Anthony starrte auf die Gestalt, die jetzt aus den Bäumen heraustrat und abwartend stehen blieb – der Herzoslowake Boris.
«Entschuldigen Sie mich einen Moment», bat Anthony. «Ich muss nur kurz mit meinem Spürhund sprechen.»
Er ging zu Boris hinüber.
«Was gibt es? Was wünschen Sie?»
«Herr», sagte Boris mit tiefer Verneigung.
«Schön und gut, aber Sie müssen mir nicht überallhin folgen. Das macht sich nicht gut.»
Wortlos wies Boris ein schmutziges Zettelchen vor, das zweifelsohne von einem Brief abgerissen war.
«Was ist das?», fragte Anthony.
Nichts als eine Adresse stand auf dem Zettel.
«Er verlor es», sagte Boris. «Ich bringe es meinem Herrn.»
«Wer verlor es?»
«Der fremde Gentleman.»
«Warum bringen Sie es mir?»
Boris blickte ihn vorwurfsvoll an.
«Lassen wir es gut sein, aber verschwinden Sie jetzt, ich bin beschäftigt.»
Boris verneigte sich tief, drehte sich auf dem Absatz um und schritt davon. Anthony kehrte zu Virginia zurück, während er den Zettel in seine Tasche steckte.
«Was wollte er?», erkundigte sich Virginia neugierig. «Und warum nennen Sie ihn Ihren Spürhund?»
«Weil er sich wie ein solcher benimmt», erklärte Anthony. «Er hat mir einen Zettel gebracht, von dem er behauptet, der fremde Gentleman habe ihn verloren. Wahrscheinlich meint er Lemoine.»
«Vielleicht könnte es sich aber auch um Isaacstein handeln», schlug Virginia vor. «Isaacstein sieht wahrhaftig fremd genug aus.»
«Möglich», murmelte Anthony gleichgültig.
«Tut es Ihnen leid, dass Sie in diese ganze Sache verwickelt wurden?», fragte Virginia plötzlich.
«Leid? Du liebe Zeit, nein! Ich bin glücklich darüber. Den größten Teil meines Lebens habe ich damit zugebracht, mich in Schwierigkeiten zu bringen. Diesmal ist mir vielleicht etwas mehr davon zuteil geworden, als mir lieb ist.»

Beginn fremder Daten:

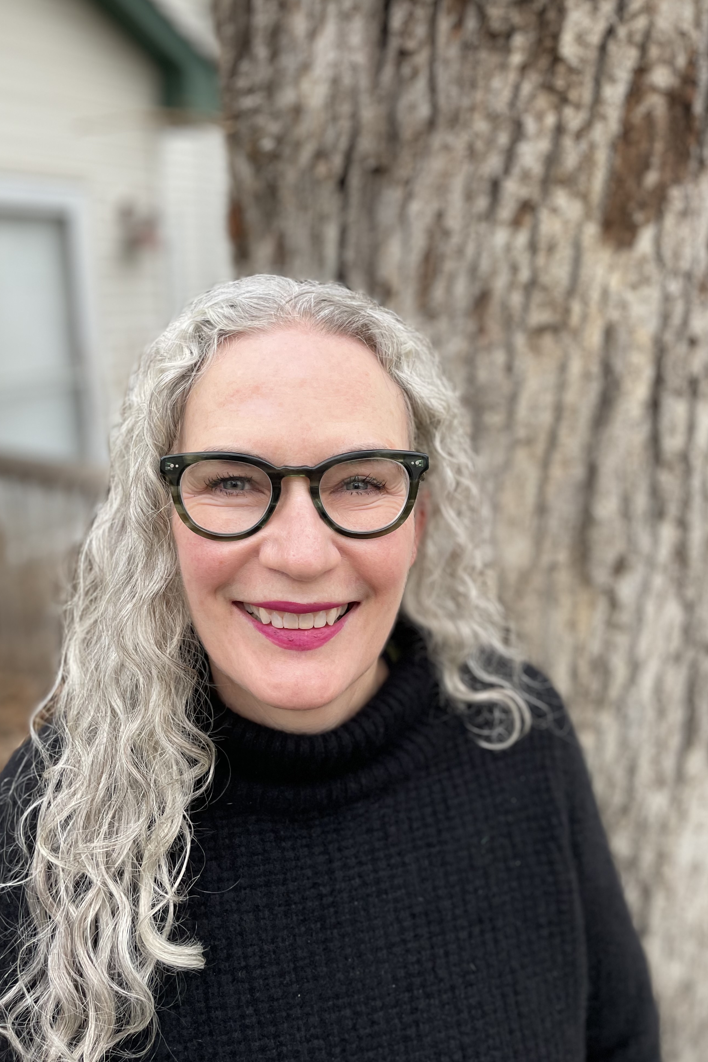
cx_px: 313
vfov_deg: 65.5
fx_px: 826
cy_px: 522
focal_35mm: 28
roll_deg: -0.7
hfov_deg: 46.3
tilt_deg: -16.4
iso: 100
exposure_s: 1/121
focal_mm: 4.2
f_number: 1.6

«Aber jetzt sind Sie doch in Sicherheit», sagte Virginia, erstaunt über den ungewöhnlichen Ernst, der aus seiner Stimme klang.
«Noch nicht ganz.»
Einige Minuten lang gingen sie schweigend weiter.
«Es gibt Menschen, die einfach nicht auf Gefahrensignale achten können», unterbrach Anthony endlich die Stille. «Wenn ich das rote Signal bemerke, dann komme ich erst recht auf Hochtouren. Das muss schließlich zu einer Katastrophe führen! Und recht geschieht mir.»
«Sie sind in Ihrem Leben sicher schon vielen Gefahren begegnet?»
«Fast jeder Gefahr, die es überhaupt gibt – außer Heirat.»
«Das klingt sehr zynisch.»
«So war es nicht gemeint. Aber Heirat, wenigstens die Art Heirat, die mir vorschwebt, wäre bestimmt das allergrößte Abenteuer meines Lebens.»
«Herrlich!» Virginia errötete vor Eifer.
«Es gibt nur eine Art von Frau, die ich heiraten möchte – und diese Art ist weltenweit von meinem bisherigen Lebensstil entfernt. Wo gibt es da einen Ausweg? Müsste sie sich meinem Leben anpassen – oder ich mich dem ihrigen?»
«Wenn sie Sie liebt –»
«Das sind nur romantische Worte, Mrs Revel.»
«Gibt es gar keinen Ausweg?», fragte Virginia.